Wednesday, March 22, 2017

Politicise everything

Politics (n.) the activities associated with the governance of a country or other area, especially the debate or conflict among individuals or parties having or hoping to achieve power.
If someone tells you not to politicise anything the government or its opposition does, that person is an enemy of democracy. Anything to do with the national revenue and how it is spent is a political matter and politicising it is the right thing to do if only to inform the people of the motivations for a particular government policy.

For example, the Commander-in-Chief, in response to the situation in Laikipia, has ordered the deployment of the Kenya Defence Forces to the area in order to "stop the banditry." The President's supporters will argue that the security situation has deteriorated to such a state that ordinary and extraordinary policing tactics are insufficient and that only the army can restore peace and order. The President's opponents will argue that the timing of the deployment is suspicious because many of the alleged victims of banditry have not been offered any help; only those victims of British origin have.

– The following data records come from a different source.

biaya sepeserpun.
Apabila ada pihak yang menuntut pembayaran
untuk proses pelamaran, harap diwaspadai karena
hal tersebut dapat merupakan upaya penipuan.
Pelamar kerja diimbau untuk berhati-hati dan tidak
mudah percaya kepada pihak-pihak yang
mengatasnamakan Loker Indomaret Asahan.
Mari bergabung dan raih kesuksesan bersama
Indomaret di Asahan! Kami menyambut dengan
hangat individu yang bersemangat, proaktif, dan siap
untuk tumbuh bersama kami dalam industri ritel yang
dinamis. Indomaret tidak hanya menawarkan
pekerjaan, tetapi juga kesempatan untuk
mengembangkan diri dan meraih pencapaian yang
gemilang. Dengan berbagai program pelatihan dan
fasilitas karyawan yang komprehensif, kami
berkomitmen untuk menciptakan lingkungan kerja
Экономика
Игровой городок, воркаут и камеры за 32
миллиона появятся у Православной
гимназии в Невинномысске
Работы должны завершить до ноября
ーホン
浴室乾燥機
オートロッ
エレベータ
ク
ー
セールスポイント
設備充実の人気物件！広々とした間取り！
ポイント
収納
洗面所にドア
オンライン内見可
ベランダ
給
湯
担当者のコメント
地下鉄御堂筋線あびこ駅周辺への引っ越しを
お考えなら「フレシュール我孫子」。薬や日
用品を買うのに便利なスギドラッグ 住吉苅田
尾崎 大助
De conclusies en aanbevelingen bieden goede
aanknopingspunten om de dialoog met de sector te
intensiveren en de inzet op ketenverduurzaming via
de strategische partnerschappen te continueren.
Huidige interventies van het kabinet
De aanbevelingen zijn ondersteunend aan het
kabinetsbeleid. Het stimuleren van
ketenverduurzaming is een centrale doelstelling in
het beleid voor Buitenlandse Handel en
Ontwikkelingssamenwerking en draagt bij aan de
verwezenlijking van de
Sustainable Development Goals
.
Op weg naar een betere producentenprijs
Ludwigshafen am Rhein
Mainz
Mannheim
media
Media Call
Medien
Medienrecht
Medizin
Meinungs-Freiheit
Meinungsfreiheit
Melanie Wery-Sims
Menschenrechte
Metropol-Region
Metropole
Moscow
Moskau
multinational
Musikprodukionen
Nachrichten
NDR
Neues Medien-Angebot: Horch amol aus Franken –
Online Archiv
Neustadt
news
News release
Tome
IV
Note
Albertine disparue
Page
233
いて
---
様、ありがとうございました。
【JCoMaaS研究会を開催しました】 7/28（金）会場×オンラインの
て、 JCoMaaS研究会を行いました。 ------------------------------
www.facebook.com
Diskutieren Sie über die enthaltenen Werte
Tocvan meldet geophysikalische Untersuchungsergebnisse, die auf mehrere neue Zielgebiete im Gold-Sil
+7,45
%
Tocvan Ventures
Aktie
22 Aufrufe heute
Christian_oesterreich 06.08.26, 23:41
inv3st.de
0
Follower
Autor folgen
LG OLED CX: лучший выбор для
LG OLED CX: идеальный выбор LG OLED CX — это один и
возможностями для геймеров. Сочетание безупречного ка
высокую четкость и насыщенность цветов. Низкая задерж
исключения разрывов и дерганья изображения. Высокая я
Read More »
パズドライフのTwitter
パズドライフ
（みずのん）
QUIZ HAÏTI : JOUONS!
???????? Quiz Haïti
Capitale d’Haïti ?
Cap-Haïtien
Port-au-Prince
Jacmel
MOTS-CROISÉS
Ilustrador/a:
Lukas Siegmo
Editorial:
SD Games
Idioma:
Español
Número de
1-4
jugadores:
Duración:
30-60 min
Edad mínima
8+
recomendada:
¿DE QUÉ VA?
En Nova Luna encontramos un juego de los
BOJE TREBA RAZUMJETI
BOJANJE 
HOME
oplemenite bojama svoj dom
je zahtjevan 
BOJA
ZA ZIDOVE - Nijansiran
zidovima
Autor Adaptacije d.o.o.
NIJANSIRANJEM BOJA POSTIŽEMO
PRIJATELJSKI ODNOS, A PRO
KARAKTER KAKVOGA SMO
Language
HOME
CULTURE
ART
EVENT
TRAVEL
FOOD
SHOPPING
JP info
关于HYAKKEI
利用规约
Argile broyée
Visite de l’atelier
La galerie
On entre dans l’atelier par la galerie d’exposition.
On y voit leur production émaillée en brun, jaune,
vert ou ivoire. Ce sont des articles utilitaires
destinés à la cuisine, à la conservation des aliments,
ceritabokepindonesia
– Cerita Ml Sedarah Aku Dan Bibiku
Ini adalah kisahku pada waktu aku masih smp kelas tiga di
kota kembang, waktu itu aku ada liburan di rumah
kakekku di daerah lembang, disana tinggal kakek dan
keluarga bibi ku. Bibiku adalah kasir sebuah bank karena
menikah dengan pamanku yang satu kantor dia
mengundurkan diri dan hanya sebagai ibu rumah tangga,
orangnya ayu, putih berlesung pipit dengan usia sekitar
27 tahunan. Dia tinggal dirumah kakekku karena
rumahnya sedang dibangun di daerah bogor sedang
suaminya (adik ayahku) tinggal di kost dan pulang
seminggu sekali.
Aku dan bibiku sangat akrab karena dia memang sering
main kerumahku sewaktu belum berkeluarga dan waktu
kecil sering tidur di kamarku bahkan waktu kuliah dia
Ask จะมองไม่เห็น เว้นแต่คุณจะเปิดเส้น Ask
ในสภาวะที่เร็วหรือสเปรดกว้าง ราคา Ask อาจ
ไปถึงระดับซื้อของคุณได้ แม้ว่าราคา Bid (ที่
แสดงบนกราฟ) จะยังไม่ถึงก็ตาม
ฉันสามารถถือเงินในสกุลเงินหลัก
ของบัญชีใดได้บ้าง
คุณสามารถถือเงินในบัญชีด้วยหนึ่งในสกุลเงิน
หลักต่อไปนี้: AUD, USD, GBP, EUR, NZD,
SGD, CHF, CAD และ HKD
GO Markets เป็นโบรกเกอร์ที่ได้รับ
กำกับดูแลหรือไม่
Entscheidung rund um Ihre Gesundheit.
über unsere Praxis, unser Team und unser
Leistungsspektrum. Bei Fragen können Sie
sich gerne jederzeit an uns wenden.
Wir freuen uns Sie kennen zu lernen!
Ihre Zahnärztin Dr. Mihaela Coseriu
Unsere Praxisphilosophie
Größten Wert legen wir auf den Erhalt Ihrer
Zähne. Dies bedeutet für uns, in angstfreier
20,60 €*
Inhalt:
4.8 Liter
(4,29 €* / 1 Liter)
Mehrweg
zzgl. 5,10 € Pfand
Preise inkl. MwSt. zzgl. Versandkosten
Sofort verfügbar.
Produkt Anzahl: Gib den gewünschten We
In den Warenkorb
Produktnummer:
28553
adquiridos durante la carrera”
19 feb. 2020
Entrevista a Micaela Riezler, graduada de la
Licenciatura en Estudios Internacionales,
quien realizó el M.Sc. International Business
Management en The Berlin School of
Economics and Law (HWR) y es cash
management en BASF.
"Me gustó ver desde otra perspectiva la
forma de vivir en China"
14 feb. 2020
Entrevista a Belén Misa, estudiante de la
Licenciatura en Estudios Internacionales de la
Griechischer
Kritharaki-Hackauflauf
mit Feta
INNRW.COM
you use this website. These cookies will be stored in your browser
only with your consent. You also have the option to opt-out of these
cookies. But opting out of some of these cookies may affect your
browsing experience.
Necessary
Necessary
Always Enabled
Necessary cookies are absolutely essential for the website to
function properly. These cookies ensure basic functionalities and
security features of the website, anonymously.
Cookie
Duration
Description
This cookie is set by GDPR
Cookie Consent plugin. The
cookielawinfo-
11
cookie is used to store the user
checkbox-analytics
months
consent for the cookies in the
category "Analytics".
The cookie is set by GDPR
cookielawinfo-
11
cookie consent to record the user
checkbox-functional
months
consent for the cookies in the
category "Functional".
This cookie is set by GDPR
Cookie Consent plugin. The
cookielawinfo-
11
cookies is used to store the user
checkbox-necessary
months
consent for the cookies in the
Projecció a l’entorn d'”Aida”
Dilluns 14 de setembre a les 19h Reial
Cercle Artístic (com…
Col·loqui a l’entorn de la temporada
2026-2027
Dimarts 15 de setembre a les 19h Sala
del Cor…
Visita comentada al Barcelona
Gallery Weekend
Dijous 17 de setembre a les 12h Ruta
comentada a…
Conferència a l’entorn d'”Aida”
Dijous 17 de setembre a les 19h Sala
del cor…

Both may be right and it is to politics that the rightness or justness of a position will receive the implicit or explicit imprimatur of those being governed.

In Kenya our problem has never been the politicisation of issues but that those doing the politicising are frequently bad politicians. Their politicisation of issues are frequently not about ultimately achieving power but "destroying" their "enemies". Few of them have the true politicians' ambition of achieving presidential power; many of them are interested in the rent-seeking opportunities their political positions afford them especially when it comes to the tenders that the government floats for major works.

For this reason, much of the politicisation of issues that takes place is designed to paint individuals and ethnic communities in stereotypical colours: this community is full of thieves, that community is full of watchmen and cooks, that other community is full of terrorists, the other community if made up of bandits, and so on and so forth. In this way, there is no need to discuss issues of power-allocation or resource expenditure. It is then possible to hide ones true intent: a piece of the tender that the government is floating.

The victims of these machinations don't see themselves as double victims of the corruption that is engendered or the stereotyping they are subjected to. If "their man" prevails over one of "those people", they are persuaded that their community has won. If their man loses, so too does their community. And thus, whenever their man declares that a matter should be "politicised", they offer him their full-throated support.